Text

FWIW, check out this video using some ultra-cheap Monoprice cymbals. I will say I was surprised. Way better than the low-end Zildjian, Sabian low-end stuff - those cheap cymbals are often too thick and sound harsh, clunky. Maybe these cheapos are thinner and are somewhat more pleasant. What do you all think of these?

*Monoprice All cymbals in the kit Test *


----------



## drumwerks (Aug 17, 2017)

Some other guys have done sound tests with these cheap cymbals as well... search around youtube.


----------



## TedEH (Aug 17, 2017)

I had forgotten about this thread.  I ended up picking up a Sabian SR2 (they're loaners/returns that have been re-finished so you can't tell what they were) that I thiiiiiiink used to be an AAX Omni 22. Whatever it was, whatever it is now, I like it.


----------



## drumwerks (Aug 18, 2017)

Ted, awesome. I never knew about the SR2 line. Just read about them, interesting marketing concept actually.

Well, bottom line is that you got some cymbals you like!


----------



## JoshuaRichard (Aug 21, 2017)

I don't know if you still want opinions on this, but since you like Sabian, I would recommend their XSR series. It's a more affordable, high quality series made with B20 bronze. It would be great if you're playing for an audience (as opposed to practicing alone in your garage).

Here's a video of the 18" XSR Fast Crash. Listen with headphones.


Great sounding cymbal, easily comparable to the sound quality and price of a much higher end cymbal:
19" Sabian HHX X-Plosion Crash. Listen with headphones.


Now, keep in mind that in the future, you will probably want to get better quality cymbals. But for now...stay on the lower end side.
Hope this helps.

Happy drumming!


----------

Dataset extract
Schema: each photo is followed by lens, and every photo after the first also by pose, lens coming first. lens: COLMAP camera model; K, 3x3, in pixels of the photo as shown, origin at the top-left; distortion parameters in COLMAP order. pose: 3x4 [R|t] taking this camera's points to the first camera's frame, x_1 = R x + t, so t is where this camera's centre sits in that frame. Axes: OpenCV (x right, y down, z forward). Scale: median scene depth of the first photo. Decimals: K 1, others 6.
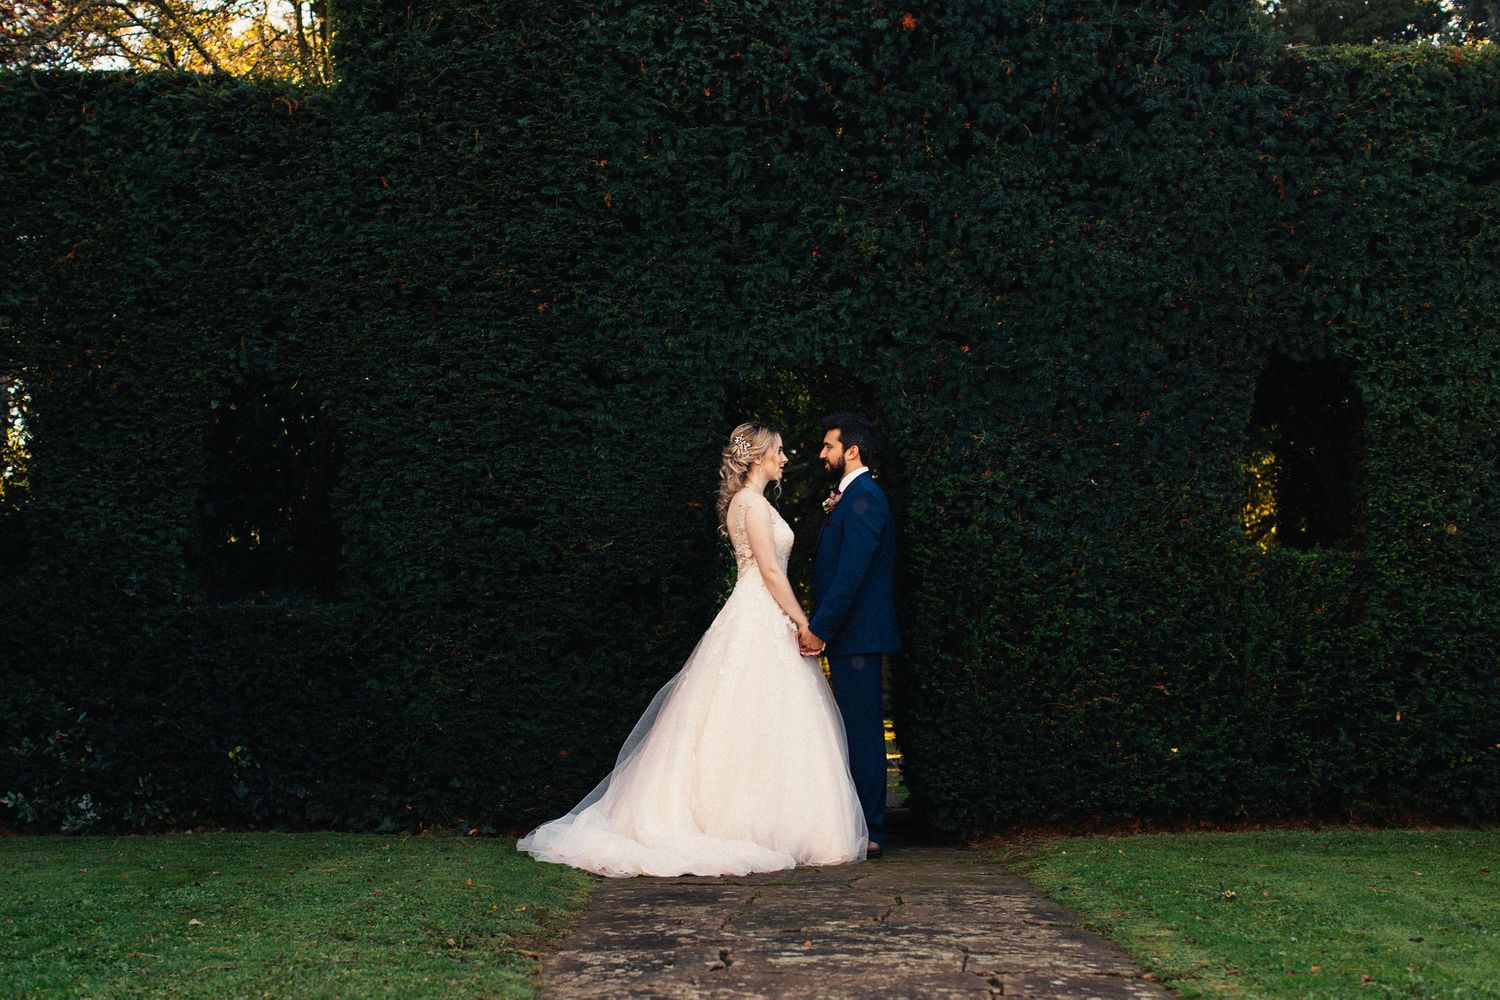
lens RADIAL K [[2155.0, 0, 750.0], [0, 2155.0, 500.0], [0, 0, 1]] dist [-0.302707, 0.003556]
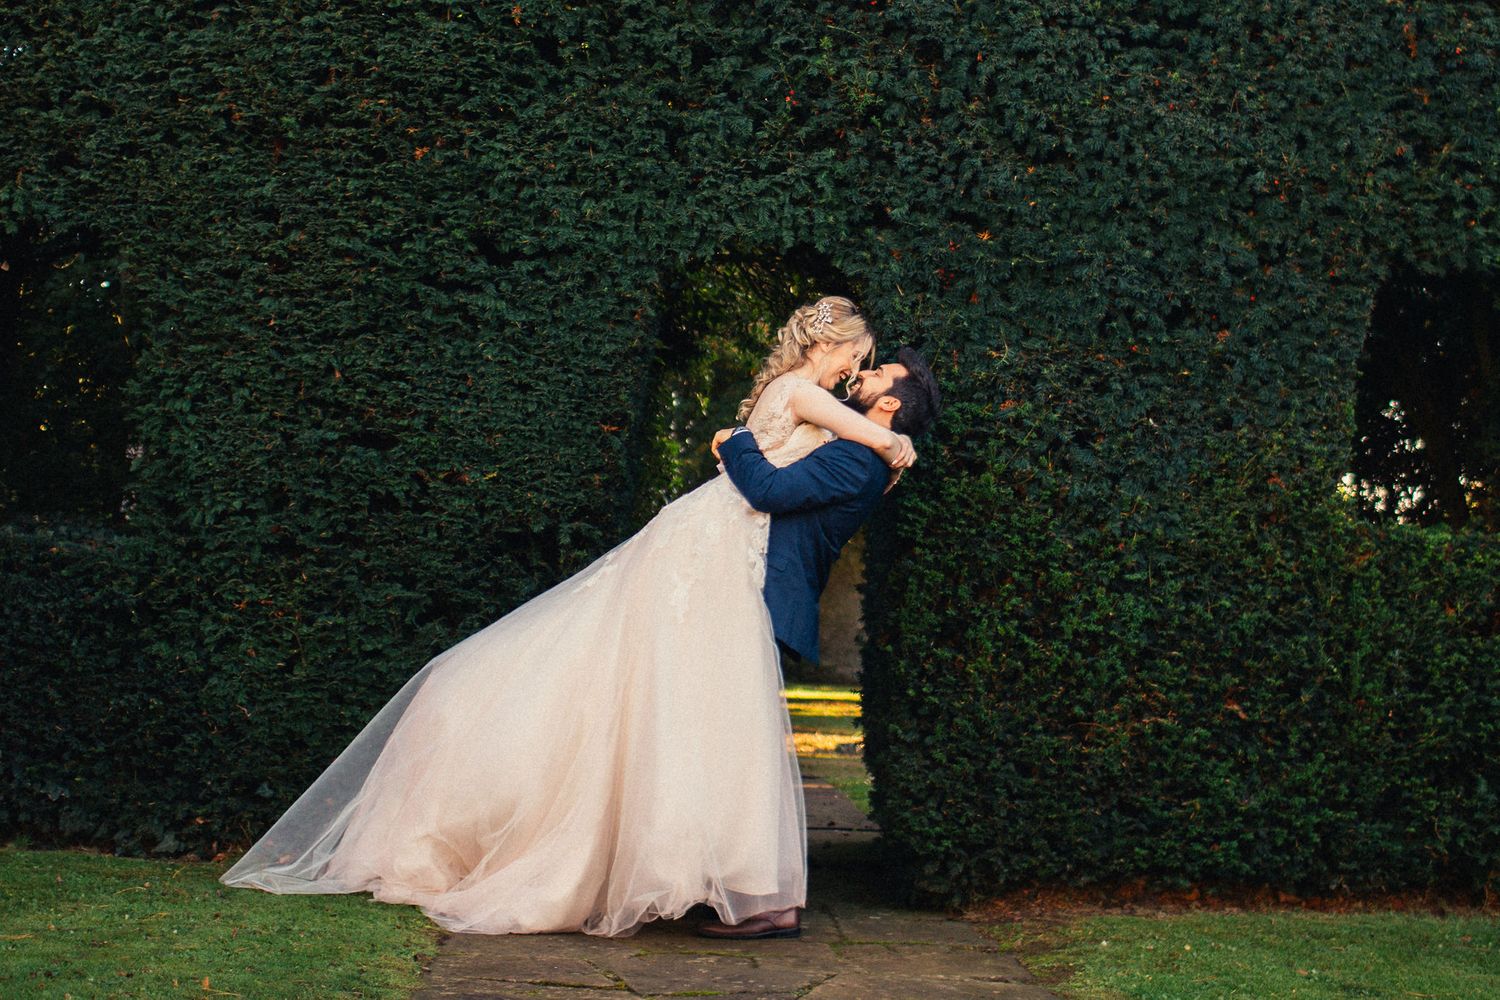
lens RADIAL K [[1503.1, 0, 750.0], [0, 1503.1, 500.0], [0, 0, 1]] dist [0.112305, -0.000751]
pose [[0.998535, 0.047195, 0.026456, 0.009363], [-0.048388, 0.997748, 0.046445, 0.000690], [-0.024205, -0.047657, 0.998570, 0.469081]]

The problem
Say whether each statement agrees with the cymbal thread, answering yes or no and quoting the words that decide it. (a) TedEH bought a Sabian SR2. (b) JoshuaRichard describes the XSR series as made with B20 bronze. (c) drumwerks had long known about the SR2 line.

Task output
(a) Yes: "I ended up picking up a Sabian SR2"
(b) Yes: "It's a more affordable, high quality series made with B20 bronze."
(c) No: "I never knew about the SR2 line."